Beranda Politik LSM GMBI Desak Gubernur Jabar, Panlih Cawabup Bekasi Dianggap Cacat Hukum

LSM GMBI Desak Gubernur Jabar, Panlih Cawabup Bekasi Dianggap Cacat Hukum

Beksiindonesianews | Kabupaten Bekasi– Lembaga Swadaya Masyarakat GMBI Kabupeten Bekasi lakukan aksi demo di Komplek Perkantoran Pemda Bekasi karena Pemilihan Wakil Bupati Bekasi pada (18/03) kemarin dianggap cacat hukum bahkan menabrak regulasi undang-undang dan peraturan.

Pemilihan yang diwarnai demo, Sekjen LSM GMBI, Samsudin menegaskan, kita tidak merasa keberetan dengan adanya pemilihan Wakil Bupati Bekasi bahkan kita mendukung namun regulasi peraturannya mesti terpenuhi.

“Meski telah disurati Pemerintah Provinsi Jawa Barat (Pemprov Jabar) untuk menunda pemilihan Wakil Bupati Bekasi sampai persyaratan dilengkapi dan Dirjen Otonomi Daerah Kementerian Dalam Negeri turut mengingatkan untuk menjalankan pemilihan sesuai aturan perundang-undangan,” tegasnya.

Dia mengatakan, aksi demo kita ini tidak ditunggangi oleh siapa pun apalagi untuk kepentingan politik.
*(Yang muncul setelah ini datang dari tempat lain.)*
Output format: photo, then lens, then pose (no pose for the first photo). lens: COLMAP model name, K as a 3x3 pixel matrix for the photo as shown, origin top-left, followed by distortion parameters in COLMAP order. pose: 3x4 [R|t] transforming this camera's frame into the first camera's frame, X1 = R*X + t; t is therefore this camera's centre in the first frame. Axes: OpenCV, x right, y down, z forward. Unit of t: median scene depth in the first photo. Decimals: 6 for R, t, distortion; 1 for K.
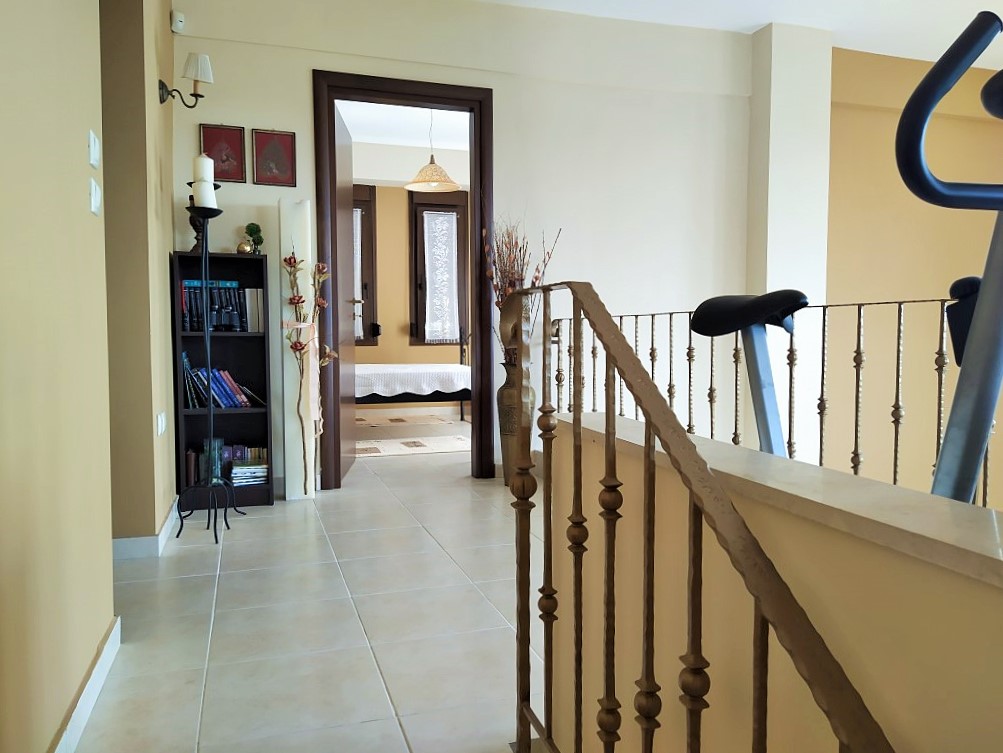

Pihaknya sudah sepakat bakal melaporkan Panlih ke ranah hukum serta mendesak Gubernur Jawa Barat agar memberikan ketegasan soal Panlih yang sudah melakukan cacat hukum.

“Untuk melakukan langkah hukum kami akan berkoordinasi dengan yudikatif yang notabenenya secara hukum sudah jelas berdasarkan surat edaran dari Gubernur dan kami akan mengacu pada surat tersebut,” kata dia.

Pihaknya mendesak Gubernur Jawa Barat mempertanggung jawabkan karena Panlih tetap menjalankan pemilihan orang nomer dua di Kabupaten Bekasi dengan melanggar regulasi peraturan yang sudah ditetapkan.

“Jika regulasi itu tetap diindahkan maka pelantikan Wabup perlu di pertanyakan ke absahannya, maka perlu dipertanyakan dapat atau tidak SK dari Irjen Otda dan Kemendagri,” ucapnya.

Kata dia, pelantikan itu perlu berdasarkan SK No 11 putusan/Kep/172.2-DPRD/2019 persyaratan regulasi bahkan administratif harus terpenuhi sedangkan Panlih tidak memenuhi persyaratan yang ada.

“Kami berkeyakinan, bahwa apapun hasil produk yang dihasilkan oleh kepanitiaan yang cacat secara hukum maka produk yang dihasilkan pun pasti tidak sah secara hukum dan Panlih hanya menjalankan tugasnya saja,” tandasnya (Bis).